BEGIN Information
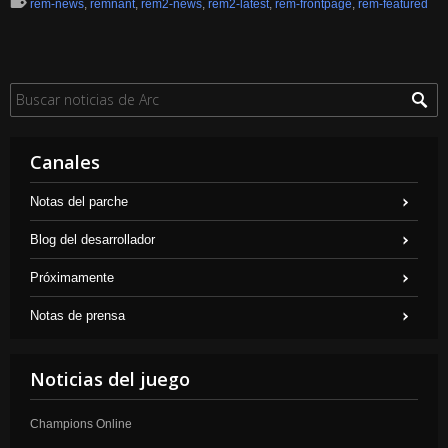
rem-news
,
remnant
,
rem2-news
,
rem2-latest
,
rem-frontpage
,
rem-featured
Canales
Notas del parche
Blog del desarrollador
Próximamente
Notas de prensa
Noticias del juego
Champions Online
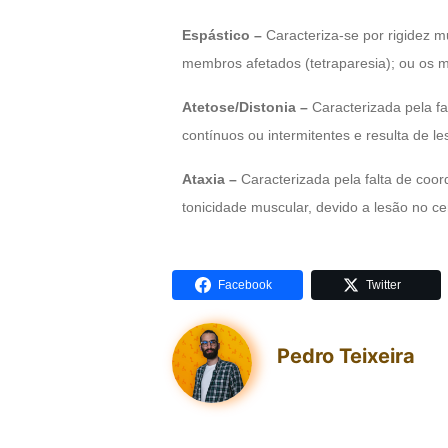
Espástico –
Caracteriza-se por rigidez m
membros afetados (tetraparesia); ou os me
Atetose/Distonia –
Caracterizada pela f
contínuos ou intermitentes e resulta de le
Ataxia –
Caracterizada pela falta de coo
tonicidade muscular, devido a lesão no ce
Facebook
Twitter
Pedro Teixeira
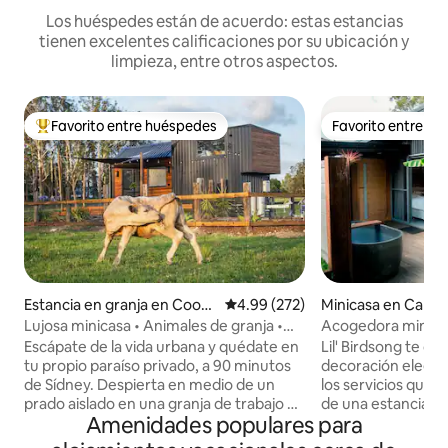
Los huéspedes están de acuerdo: estas estancias
tienen excelentes calificaciones por su ubicación y
limpieza, entre otros aspectos.
Favorito entre huéspedes
Favorito entre h
De los mejores en Favorito entre huéspedes
Favorito entre h
Estancia en granja en Coora
Calificación promedio: 4.99 de 5
4.99 (272)
Minicasa en Cardif
nbong
Lujosa minicasa • Animales de granja •
Acogedora minicas
Baño al aire libre • para 2
baño al aire libre, 
Escápate de la vida urbana y quédate en
Lil' Birdsong te da
tu propio paraíso privado, a 90 minutos
decoración elegan
de Sídney. Despierta en medio de un
los servicios que n
prado aislado en una granja de trabajo de
de una estancia re
Amenidades populares para
300 acres. Acaricia y alimenta a las
rejuvenecedora. U
cabras, pollos, vacas y caballos. Relájate
rodeado de los son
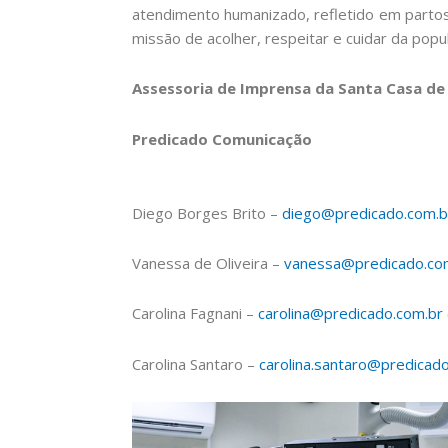
atendimento humanizado, refletido em parto
missão de acolher, respeitar e cuidar da pop
Assessoria de Imprensa da Santa Casa d
Predicado Comunicação
Diego Borges Brito –
diego@predicado.com.b
Vanessa de Oliveira –
vanessa@predicado.co
Carolina Fagnani –
carolina@predicado.com.br
Carolina Santaro –
carolina.santaro@predicad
END Information
- [The task] Render every line of text in the data above as a Markdown table with the columns "Row" and "Line", numbering the rows and skipping blank lines. Leave the pictures out.

- [Result of the exercise]
| Row | Line |
|---|---|
| 1 | rem-news |
| 2 | , |
| 3 | remnant |
| 4 | , |
| 5 | rem2-news |
| 6 | , |
| 7 | rem2-latest |
| 8 | , |
| 9 | rem-frontpage |
| 10 | , |
| 11 | rem-featured |
| 12 | Canales |
| 13 | Notas del parche |
| 14 | Blog del desarrollador |
| 15 | Próximamente |
| 16 | Notas de prensa |
| 17 | Noticias del juego |
| 18 | Champions Online |
| 19 | Espástico – |
| 20 | Caracteriza-se por rigidez m |
| 21 | membros afetados (tetraparesia); ou os me |
| 22 | Atetose/Distonia – |
| 23 | Caracterizada pela f |
| 24 | contínuos ou intermitentes e resulta de le |
| 25 | Ataxia – |
| 26 | Caracterizada pela falta de coo |
| 27 | tonicidade muscular, devido a lesão no ce |
| 28 | Facebook |
| 29 | Twitter |
| 30 | Pedro Teixeira |
| 31 | Los huéspedes están de acuerdo: estas estancias |
| 32 | tienen excelentes calificaciones por su ubicación y |
| 33 | limpieza, entre otros aspectos. |
| 34 | Favorito entre huéspedes |
| 35 | Favorito entre h |
| 36 | De los mejores en Favorito entre huéspedes |
| 37 | Favorito entre h |
| 38 | Estancia en granja en Coora |
| 39 | Calificación promedio: 4.99 de 5 |
| 40 | 4.99 (272) |
| 41 | Minicasa en Cardif |
| 42 | nbong |
| 43 | Lujosa minicasa • Animales de granja • |
| 44 | Acogedora minicas |
| 45 | Baño al aire libre • para 2 |
| 46 | baño al aire libre,  |
| 47 | Escápate de la vida urbana y quédate en |
| 48 | Lil' Birdsong te da |
| 49 | tu propio paraíso privado, a 90 minutos |
| 50 | decoración elegan |
| 51 | de Sídney. Despierta en medio de un |
| 52 | los servicios que n |
| 53 | prado aislado en una granja de trabajo de |
| 54 | de una estancia re |
| 55 | Amenidades populares para |
| 56 | 300 acres. Acaricia y alimenta a las |
| 57 | rejuvenecedora. U |
| 58 | cabras, pollos, vacas y caballos. Relájate |
| 59 | rodeado de los son |
| 60 | atendimento humanizado, refletido em parto |
| 61 | missão de acolher, respeitar e cuidar da pop |
| 62 | Assessoria de Imprensa da Santa Casa d |
| 63 | Predicado Comunicação |
| 64 | Diego Borges Brito – |
| 65 | diego@predicado.com.b |
| 66 | Vanessa de Oliveira – |
| 67 | vanessa@predicado.co |
| 68 | Carolina Fagnani – |
| 69 | carolina@predicado.com.br |
| 70 | Carolina Santaro – |
| 71 | carolina.santaro@predicad |